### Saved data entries
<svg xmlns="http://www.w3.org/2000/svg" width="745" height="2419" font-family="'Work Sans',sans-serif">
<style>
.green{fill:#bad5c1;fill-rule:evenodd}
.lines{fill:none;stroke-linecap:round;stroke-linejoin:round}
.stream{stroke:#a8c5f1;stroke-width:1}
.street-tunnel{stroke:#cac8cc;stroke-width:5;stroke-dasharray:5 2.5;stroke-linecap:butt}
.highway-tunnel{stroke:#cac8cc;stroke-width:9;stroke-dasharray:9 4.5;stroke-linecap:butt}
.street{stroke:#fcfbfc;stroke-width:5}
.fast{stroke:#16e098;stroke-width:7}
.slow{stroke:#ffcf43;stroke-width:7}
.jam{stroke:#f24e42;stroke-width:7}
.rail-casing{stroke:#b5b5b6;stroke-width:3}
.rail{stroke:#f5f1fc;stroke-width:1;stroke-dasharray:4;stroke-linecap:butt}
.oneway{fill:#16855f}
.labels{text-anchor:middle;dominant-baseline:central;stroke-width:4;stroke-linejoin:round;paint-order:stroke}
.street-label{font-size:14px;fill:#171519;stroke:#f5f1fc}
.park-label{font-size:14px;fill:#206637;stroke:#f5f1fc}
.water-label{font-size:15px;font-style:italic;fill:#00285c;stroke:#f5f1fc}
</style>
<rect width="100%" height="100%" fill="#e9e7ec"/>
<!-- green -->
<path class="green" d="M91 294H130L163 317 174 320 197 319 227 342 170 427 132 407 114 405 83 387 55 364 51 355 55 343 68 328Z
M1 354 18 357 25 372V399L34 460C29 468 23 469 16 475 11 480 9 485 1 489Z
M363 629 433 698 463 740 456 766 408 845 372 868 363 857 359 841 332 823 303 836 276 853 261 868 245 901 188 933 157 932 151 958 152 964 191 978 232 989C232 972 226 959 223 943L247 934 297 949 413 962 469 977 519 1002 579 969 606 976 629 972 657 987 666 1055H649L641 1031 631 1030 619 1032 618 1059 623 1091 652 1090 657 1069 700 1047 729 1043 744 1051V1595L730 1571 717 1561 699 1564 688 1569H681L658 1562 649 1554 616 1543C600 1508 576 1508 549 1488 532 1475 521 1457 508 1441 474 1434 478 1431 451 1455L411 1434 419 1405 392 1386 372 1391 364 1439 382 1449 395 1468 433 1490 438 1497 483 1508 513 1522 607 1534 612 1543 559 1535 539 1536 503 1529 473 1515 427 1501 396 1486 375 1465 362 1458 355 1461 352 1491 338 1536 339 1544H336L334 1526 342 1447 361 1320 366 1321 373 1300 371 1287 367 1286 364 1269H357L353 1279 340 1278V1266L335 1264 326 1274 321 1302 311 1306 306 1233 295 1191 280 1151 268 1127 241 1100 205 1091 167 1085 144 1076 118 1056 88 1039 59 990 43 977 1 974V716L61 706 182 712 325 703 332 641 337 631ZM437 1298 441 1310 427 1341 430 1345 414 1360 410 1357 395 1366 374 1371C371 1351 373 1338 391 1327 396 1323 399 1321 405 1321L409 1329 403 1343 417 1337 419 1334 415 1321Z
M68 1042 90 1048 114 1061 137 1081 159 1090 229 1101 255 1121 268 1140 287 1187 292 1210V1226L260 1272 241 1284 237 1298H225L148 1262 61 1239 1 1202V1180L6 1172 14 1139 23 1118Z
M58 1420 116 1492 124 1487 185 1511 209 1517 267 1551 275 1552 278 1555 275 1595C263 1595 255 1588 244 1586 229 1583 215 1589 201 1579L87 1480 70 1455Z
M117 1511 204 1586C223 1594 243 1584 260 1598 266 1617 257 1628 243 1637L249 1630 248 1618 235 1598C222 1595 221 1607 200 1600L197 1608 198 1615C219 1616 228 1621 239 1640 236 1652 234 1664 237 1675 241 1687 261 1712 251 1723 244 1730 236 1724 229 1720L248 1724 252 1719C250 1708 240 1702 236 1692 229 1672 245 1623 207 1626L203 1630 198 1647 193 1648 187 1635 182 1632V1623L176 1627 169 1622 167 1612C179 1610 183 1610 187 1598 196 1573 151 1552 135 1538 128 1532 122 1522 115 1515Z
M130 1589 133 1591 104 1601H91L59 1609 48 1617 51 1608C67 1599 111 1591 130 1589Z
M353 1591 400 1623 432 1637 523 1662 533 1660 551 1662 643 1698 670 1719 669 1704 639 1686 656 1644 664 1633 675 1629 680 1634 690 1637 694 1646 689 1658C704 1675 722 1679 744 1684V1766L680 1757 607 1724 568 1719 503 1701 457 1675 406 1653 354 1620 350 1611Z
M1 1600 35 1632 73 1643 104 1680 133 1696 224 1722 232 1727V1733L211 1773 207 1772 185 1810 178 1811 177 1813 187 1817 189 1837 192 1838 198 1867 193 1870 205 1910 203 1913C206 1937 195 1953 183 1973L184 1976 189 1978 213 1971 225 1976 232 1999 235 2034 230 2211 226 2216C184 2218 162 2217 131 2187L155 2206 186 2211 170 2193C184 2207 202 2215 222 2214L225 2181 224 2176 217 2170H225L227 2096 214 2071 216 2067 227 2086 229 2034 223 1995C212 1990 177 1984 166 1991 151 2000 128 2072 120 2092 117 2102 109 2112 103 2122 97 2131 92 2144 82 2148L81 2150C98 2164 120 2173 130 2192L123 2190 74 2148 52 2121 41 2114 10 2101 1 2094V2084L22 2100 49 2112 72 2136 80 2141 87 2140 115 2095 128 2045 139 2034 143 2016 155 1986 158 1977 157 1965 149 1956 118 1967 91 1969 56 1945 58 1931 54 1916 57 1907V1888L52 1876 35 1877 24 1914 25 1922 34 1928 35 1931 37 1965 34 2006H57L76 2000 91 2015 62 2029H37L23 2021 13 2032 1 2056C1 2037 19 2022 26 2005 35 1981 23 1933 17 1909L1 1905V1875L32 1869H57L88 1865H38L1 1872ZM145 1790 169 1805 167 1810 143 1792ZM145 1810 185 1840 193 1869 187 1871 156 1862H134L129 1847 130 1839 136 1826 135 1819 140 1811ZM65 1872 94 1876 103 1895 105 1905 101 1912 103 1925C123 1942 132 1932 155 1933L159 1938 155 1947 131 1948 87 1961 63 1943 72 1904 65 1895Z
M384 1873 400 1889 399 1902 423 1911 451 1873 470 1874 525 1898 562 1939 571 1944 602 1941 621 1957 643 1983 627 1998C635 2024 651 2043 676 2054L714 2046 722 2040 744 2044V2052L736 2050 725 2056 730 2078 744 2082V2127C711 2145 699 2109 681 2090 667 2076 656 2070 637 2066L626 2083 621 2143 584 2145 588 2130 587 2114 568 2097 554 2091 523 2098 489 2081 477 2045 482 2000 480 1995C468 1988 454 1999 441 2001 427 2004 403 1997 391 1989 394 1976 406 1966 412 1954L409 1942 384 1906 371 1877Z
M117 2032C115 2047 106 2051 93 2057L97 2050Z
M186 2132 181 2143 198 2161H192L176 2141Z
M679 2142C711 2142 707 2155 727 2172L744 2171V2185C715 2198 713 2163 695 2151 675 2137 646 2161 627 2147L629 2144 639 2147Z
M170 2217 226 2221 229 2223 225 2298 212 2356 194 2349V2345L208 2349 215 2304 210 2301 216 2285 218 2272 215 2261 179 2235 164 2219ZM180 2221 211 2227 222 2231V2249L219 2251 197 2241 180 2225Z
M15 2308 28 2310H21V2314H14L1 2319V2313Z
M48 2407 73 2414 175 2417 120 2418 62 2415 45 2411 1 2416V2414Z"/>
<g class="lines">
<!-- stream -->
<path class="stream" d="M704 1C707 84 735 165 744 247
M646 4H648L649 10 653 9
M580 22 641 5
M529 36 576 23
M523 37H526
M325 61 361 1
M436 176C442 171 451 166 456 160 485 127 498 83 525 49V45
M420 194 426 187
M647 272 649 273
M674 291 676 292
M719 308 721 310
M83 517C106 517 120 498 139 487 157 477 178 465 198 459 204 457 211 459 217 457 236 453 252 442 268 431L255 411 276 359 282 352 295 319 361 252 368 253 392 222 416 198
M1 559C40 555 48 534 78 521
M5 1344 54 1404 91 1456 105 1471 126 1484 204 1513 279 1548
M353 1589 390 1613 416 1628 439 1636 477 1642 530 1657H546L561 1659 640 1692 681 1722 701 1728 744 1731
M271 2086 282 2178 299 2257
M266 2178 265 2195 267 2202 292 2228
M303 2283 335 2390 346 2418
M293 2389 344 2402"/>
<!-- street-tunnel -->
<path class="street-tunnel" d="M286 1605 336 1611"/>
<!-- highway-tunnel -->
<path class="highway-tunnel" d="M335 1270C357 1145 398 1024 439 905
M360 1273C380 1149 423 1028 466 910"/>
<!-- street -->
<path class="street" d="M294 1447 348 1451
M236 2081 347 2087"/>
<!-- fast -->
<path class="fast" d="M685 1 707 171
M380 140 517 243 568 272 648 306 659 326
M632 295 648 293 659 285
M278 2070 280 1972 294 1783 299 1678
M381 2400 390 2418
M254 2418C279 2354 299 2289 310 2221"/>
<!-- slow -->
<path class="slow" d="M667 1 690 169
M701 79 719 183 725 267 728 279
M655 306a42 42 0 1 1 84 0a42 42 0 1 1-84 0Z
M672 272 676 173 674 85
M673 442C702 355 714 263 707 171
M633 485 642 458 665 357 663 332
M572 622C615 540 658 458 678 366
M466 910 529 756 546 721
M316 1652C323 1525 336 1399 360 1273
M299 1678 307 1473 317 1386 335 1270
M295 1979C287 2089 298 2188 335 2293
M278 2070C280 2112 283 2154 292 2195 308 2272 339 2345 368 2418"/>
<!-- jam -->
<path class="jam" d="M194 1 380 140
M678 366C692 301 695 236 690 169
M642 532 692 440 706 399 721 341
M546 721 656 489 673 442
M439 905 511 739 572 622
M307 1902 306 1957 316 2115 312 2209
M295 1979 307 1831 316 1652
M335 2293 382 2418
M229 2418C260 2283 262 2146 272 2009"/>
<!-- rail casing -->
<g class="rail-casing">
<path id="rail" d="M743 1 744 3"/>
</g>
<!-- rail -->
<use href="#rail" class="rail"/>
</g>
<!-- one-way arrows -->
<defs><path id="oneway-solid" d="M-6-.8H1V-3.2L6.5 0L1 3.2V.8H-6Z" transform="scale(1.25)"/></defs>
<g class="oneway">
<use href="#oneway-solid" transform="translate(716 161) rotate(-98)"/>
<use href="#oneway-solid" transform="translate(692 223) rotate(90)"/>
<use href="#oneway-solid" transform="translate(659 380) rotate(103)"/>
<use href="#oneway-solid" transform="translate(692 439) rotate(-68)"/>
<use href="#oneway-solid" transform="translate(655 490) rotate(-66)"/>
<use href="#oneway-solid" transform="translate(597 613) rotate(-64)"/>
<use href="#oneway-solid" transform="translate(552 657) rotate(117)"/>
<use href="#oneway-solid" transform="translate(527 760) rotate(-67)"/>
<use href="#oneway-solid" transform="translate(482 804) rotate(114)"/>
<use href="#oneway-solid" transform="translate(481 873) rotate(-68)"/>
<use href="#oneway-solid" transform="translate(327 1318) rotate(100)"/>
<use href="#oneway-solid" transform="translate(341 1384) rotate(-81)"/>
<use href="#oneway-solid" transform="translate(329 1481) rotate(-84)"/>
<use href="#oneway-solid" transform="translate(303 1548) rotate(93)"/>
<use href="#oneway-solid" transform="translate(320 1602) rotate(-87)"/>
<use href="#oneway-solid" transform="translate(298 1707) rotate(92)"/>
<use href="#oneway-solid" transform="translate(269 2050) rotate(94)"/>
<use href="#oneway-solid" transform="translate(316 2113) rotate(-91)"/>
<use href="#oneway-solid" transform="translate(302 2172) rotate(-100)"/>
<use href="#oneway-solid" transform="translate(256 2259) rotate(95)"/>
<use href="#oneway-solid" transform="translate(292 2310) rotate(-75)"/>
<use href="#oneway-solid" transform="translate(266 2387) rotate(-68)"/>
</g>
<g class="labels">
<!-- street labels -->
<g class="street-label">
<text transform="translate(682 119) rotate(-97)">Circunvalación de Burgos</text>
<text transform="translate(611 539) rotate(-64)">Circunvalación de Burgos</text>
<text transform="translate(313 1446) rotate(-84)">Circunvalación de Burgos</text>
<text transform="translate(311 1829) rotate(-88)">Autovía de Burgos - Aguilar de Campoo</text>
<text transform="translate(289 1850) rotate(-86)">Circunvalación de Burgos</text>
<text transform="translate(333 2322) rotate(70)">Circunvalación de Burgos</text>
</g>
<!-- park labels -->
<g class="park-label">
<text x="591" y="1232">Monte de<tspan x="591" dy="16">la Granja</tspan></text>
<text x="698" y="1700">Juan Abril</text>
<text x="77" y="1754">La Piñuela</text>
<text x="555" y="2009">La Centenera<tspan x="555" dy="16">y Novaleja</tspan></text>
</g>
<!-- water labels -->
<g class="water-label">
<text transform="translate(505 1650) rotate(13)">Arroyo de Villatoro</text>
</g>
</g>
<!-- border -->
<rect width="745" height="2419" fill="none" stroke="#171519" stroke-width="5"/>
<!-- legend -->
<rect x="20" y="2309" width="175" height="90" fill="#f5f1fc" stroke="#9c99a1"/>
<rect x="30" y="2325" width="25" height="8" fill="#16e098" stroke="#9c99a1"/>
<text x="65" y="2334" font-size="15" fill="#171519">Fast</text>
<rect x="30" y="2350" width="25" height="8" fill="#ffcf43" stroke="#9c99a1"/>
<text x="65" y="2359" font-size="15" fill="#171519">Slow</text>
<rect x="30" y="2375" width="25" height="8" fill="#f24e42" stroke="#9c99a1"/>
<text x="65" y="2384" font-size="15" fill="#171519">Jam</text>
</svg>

### Work required
Could you return all lines from the data above that contain the string "linecap"?

### Answer section
.lines{fill:none;stroke-linecap:round;stroke-linejoin:round}
.street-tunnel{stroke:#cac8cc;stroke-width:5;stroke-dasharray:5 2.5;stroke-linecap:butt}
.highway-tunnel{stroke:#cac8cc;stroke-width:9;stroke-dasharray:9 4.5;stroke-linecap:butt}
.rail{stroke:#f5f1fc;stroke-width:1;stroke-dasharray:4;stroke-linecap:butt}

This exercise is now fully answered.